START DATA FOR THIS TASK
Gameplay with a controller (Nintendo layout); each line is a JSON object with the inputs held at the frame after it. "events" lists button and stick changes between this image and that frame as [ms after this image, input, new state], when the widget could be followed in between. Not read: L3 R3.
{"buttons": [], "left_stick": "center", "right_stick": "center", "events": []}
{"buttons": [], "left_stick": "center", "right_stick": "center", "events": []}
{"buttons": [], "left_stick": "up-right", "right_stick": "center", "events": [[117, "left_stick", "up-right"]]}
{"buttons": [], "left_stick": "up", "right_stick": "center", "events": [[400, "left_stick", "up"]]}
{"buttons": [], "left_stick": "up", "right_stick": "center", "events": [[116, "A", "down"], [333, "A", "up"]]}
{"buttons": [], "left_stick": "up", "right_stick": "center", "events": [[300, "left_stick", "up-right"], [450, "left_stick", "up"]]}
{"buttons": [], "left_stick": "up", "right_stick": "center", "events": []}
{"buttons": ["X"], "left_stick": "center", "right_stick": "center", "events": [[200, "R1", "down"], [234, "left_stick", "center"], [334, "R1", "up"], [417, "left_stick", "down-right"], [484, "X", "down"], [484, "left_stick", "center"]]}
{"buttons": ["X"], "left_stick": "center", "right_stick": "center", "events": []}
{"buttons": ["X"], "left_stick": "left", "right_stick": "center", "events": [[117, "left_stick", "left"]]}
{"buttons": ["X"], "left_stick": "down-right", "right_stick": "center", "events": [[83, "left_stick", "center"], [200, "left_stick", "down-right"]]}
END DATA FOR THIS TASK
WORK TO COMPLETE ->
All of the material, restated exactly, is the expected result.

SOLUTION BELOW ->
Gameplay with a controller (Nintendo layout); each line is a JSON object with the inputs held at the frame after it. "events" lists button and stick changes between this image and that frame as [ms after this image, input, new state], when the widget could be followed in between. Not read: L3 R3.
{"buttons": [], "left_stick": "center", "right_stick": "center", "events": []}
{"buttons": [], "left_stick": "center", "right_stick": "center", "events": []}
{"buttons": [], "left_stick": "up-right", "right_stick": "center", "events": [[117, "left_stick", "up-right"]]}
{"buttons": [], "left_stick": "up", "right_stick": "center", "events": [[400, "left_stick", "up"]]}
{"buttons": [], "left_stick": "up", "right_stick": "center", "events": [[116, "A", "down"], [333, "A", "up"]]}
{"buttons": [], "left_stick": "up", "right_stick": "center", "events": [[300, "left_stick", "up-right"], [450, "left_stick", "up"]]}
{"buttons": [], "left_stick": "up", "right_stick": "center", "events": []}
{"buttons": ["X"], "left_stick": "center", "right_stick": "center", "events": [[200, "R1", "down"], [234, "left_stick", "center"], [334, "R1", "up"], [417, "left_stick", "down-right"], [484, "X", "down"], [484, "left_stick", "center"]]}
{"buttons": ["X"], "left_stick": "center", "right_stick": "center", "events": []}
{"buttons": ["X"], "left_stick": "left", "right_stick": "center", "events": [[117, "left_stick", "left"]]}
{"buttons": ["X"], "left_stick": "down-right", "right_stick": "center", "events": [[83, "left_stick", "center"], [200, "left_stick", "down-right"]]}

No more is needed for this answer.